Based on the second major result, glucocorticoid-treated patients maintained their trunk: peripheral fat ratio and proportional distribution of total body mass and fat mass. In essence, researchers observed no fat redistribution from the body’s limbs to the trunk within the study’s timeframe. The study also didn’t point to a dose-dependent effect of COBRA versus COBRA-light body composition treatment.
These observations were surprising, however, Buttgereit and Burmester said, because it’s known that glucocorticoid treatments alter energy metabolism, induce muscle wasting and fat accumulation, and redistribute fat from body’s limbs to its trunk.
But, Buttgereit and Burmester said, Konijn’s study isn’t without its limitations. Not only was the study short at 26 weeks, but it also included a small number of patients with no control group.
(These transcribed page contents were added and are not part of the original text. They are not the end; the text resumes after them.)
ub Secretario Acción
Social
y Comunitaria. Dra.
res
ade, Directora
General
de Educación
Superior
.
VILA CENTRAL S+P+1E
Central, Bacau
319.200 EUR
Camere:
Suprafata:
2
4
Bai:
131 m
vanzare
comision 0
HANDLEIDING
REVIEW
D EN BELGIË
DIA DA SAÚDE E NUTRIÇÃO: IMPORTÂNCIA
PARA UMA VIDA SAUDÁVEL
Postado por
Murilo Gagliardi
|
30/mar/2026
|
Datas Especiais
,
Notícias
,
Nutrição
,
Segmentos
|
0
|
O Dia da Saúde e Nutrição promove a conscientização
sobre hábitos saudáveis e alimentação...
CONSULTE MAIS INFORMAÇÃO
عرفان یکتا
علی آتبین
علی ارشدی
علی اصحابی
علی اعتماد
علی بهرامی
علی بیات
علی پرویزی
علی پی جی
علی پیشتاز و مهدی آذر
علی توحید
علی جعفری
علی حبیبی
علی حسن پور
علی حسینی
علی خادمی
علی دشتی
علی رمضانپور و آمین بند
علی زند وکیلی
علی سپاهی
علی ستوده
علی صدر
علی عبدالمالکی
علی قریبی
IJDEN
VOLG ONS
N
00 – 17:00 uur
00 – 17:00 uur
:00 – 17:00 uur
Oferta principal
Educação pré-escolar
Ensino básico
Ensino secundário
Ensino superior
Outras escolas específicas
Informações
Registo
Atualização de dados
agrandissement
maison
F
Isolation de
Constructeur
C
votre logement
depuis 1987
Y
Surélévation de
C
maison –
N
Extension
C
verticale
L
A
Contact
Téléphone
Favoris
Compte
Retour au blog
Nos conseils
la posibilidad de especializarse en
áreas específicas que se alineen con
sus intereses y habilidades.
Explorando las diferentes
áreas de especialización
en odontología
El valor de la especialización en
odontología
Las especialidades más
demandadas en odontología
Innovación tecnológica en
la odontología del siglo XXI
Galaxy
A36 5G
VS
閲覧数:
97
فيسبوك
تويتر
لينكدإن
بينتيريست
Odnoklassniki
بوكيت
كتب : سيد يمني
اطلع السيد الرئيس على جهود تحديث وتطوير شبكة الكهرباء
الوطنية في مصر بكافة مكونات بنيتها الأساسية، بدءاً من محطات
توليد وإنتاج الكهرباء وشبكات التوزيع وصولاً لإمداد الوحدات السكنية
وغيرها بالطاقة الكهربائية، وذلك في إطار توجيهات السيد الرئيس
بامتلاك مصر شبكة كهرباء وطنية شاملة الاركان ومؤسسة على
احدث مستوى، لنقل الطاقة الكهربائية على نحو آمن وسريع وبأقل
In addition, the difference in cumulative glucocorticoid doses between the two groups — only 525 mg after 26 weeks — could be too small to cause a dose-dependent effect.
Researchers also didn’t record any data from the time period prior to rheumatoid arthritis onset, so they can’t determine if the observed total body mass and body mass index changes truly represent a real increase or whether they can be credited to the recovery of body mass previously lost to disease and, then, regained through successful glucocorticoid treatment.
Ultimately, Buttgereit and Burmester wrote, further research should investigate the long-term effects of glucocorticoid treatment in rheumatoid arthritis and other rheumatic diseases. It should also look at how disease processes influence body composition, as well as address whether cytokine-targeting biologic drugs influence body composition.